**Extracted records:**
===============

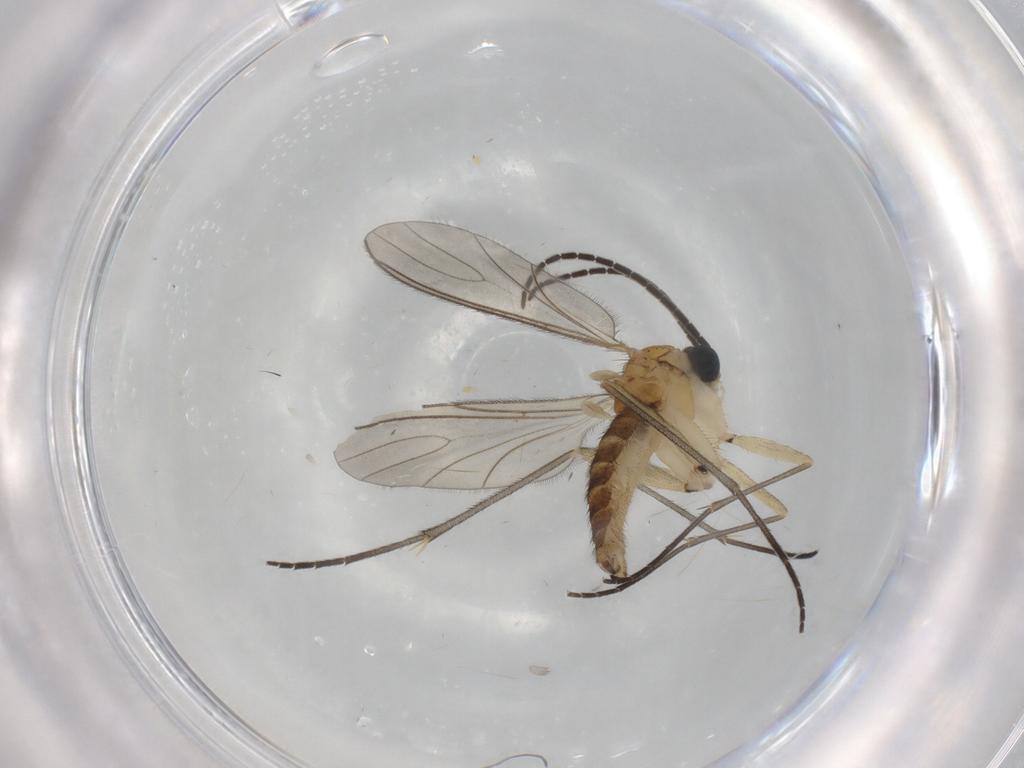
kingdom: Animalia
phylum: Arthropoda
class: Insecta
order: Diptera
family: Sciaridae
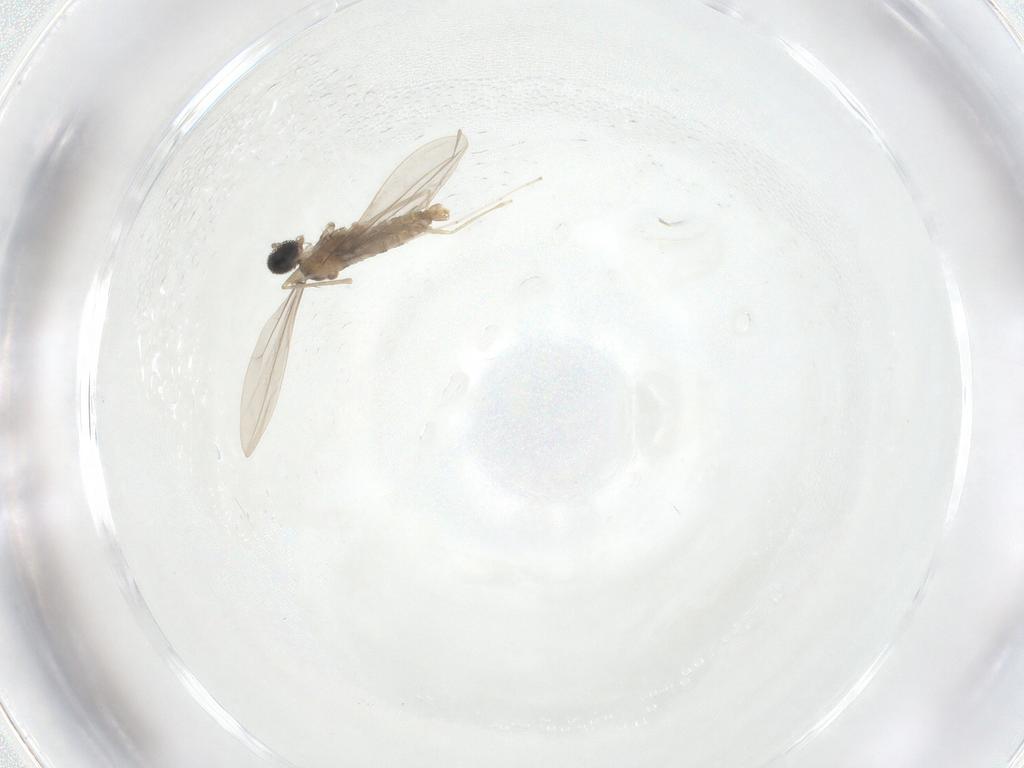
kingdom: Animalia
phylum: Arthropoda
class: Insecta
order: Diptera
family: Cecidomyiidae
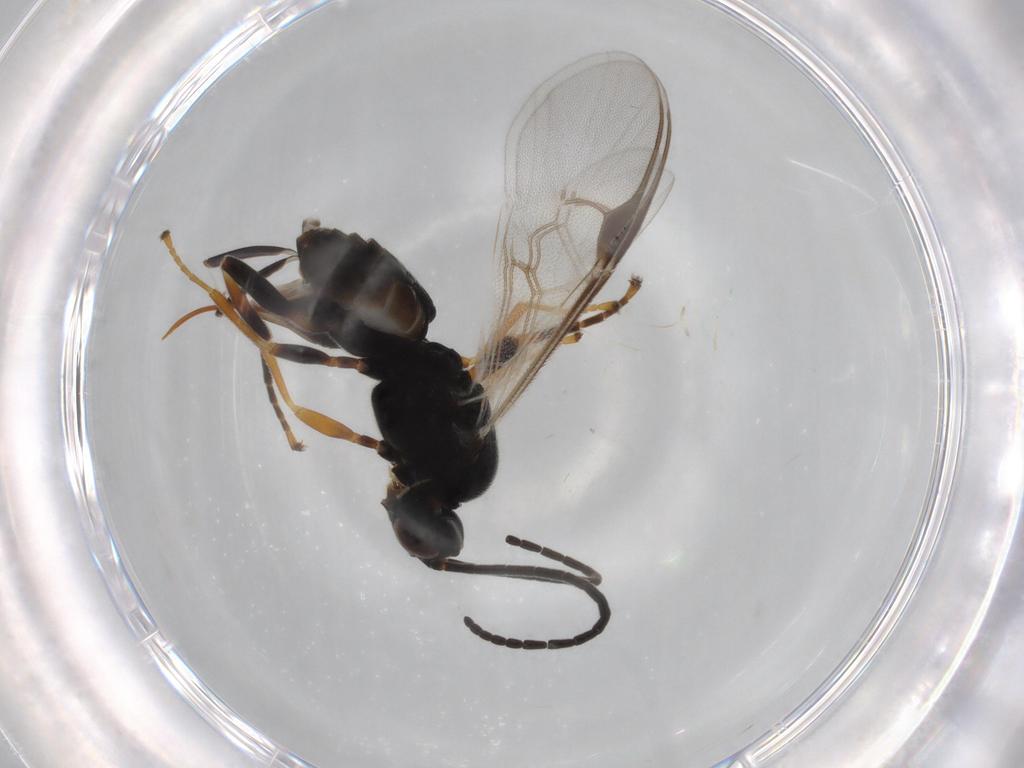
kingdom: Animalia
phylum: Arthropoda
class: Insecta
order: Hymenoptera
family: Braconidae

===============

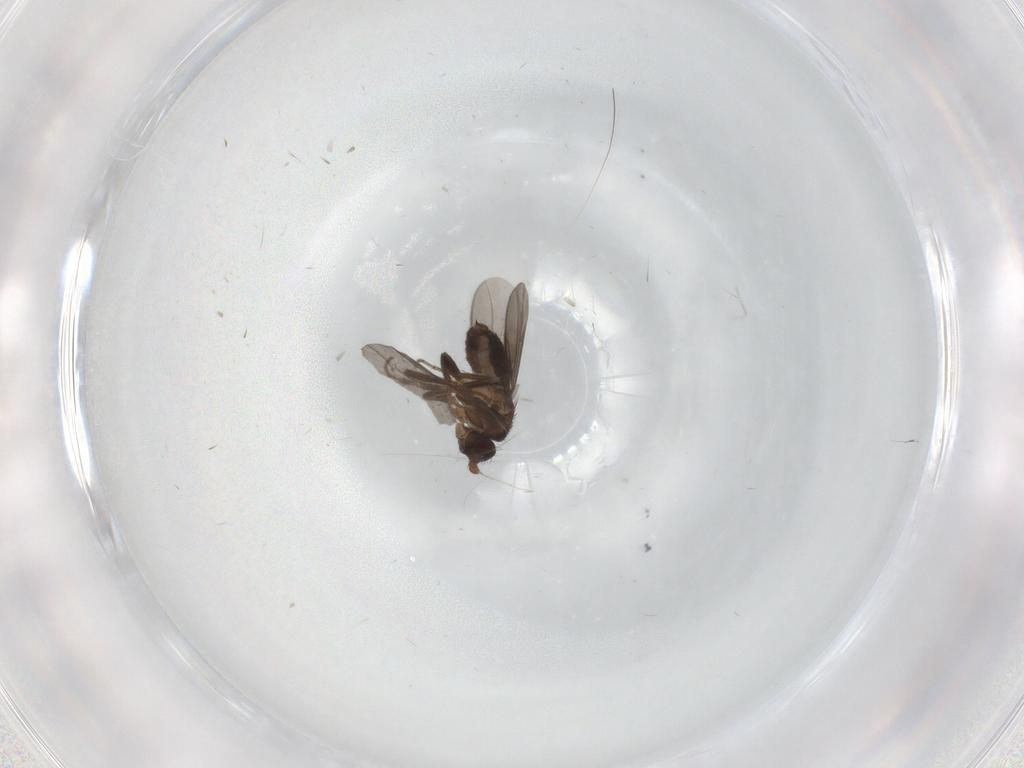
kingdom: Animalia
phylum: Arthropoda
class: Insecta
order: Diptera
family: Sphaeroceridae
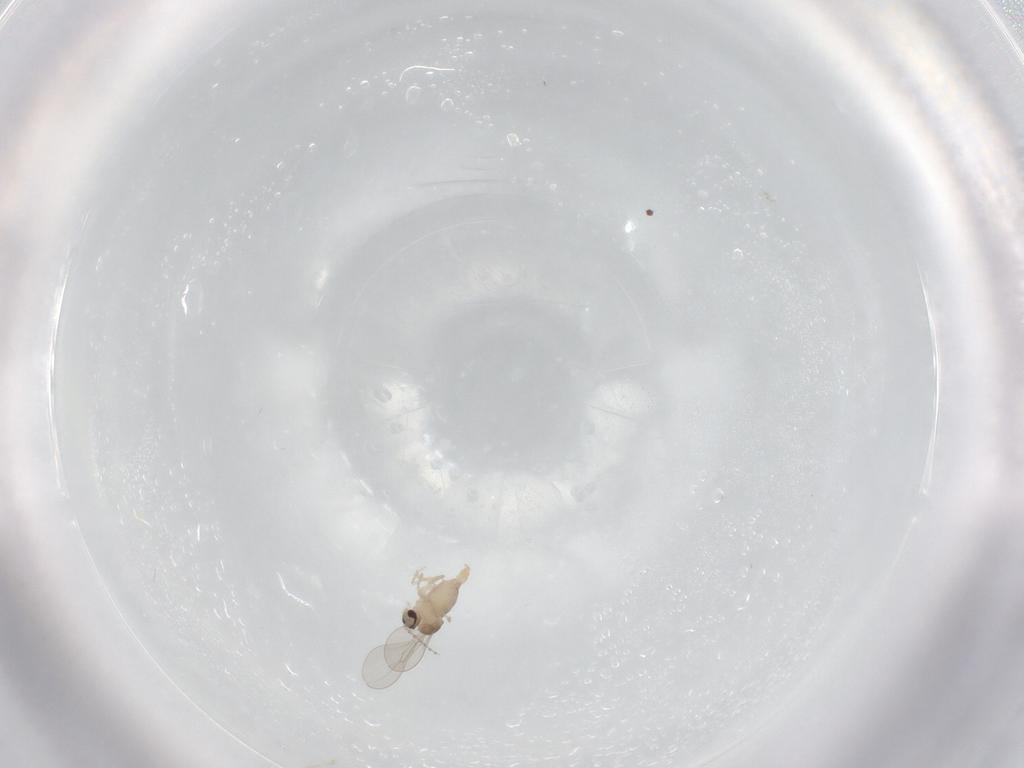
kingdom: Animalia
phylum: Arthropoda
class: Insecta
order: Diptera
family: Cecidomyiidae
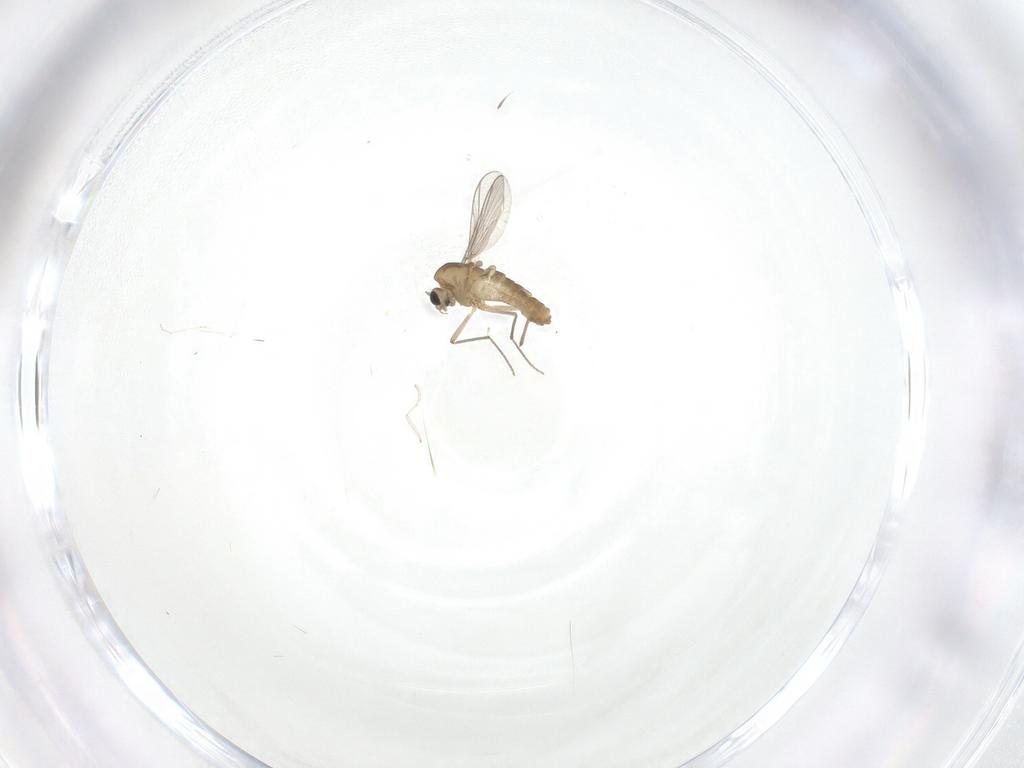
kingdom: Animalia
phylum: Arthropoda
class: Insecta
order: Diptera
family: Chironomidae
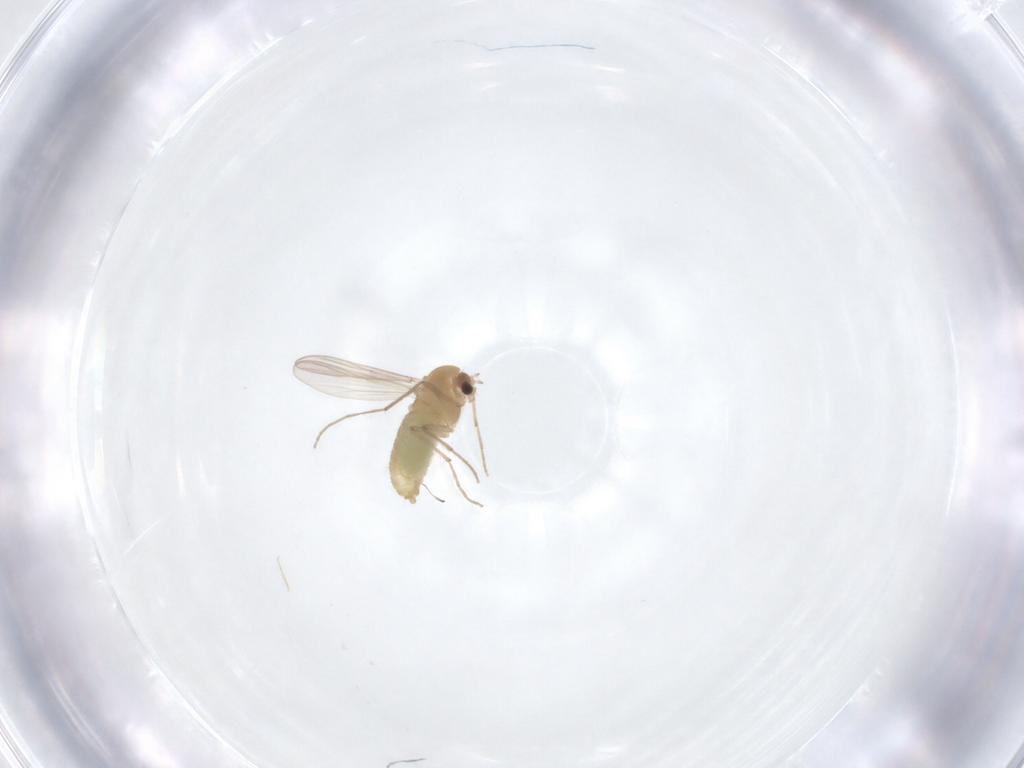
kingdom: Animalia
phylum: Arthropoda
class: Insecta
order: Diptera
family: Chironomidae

===============

**Task to complete:**
From the listing above, pull out each line that contains the word "family".

**Solution:**
family: Sciaridae
family: Cecidomyiidae
family: Braconidae
family: Sphaeroceridae
family: Cecidomyiidae
family: Chironomidae
family: Chironomidae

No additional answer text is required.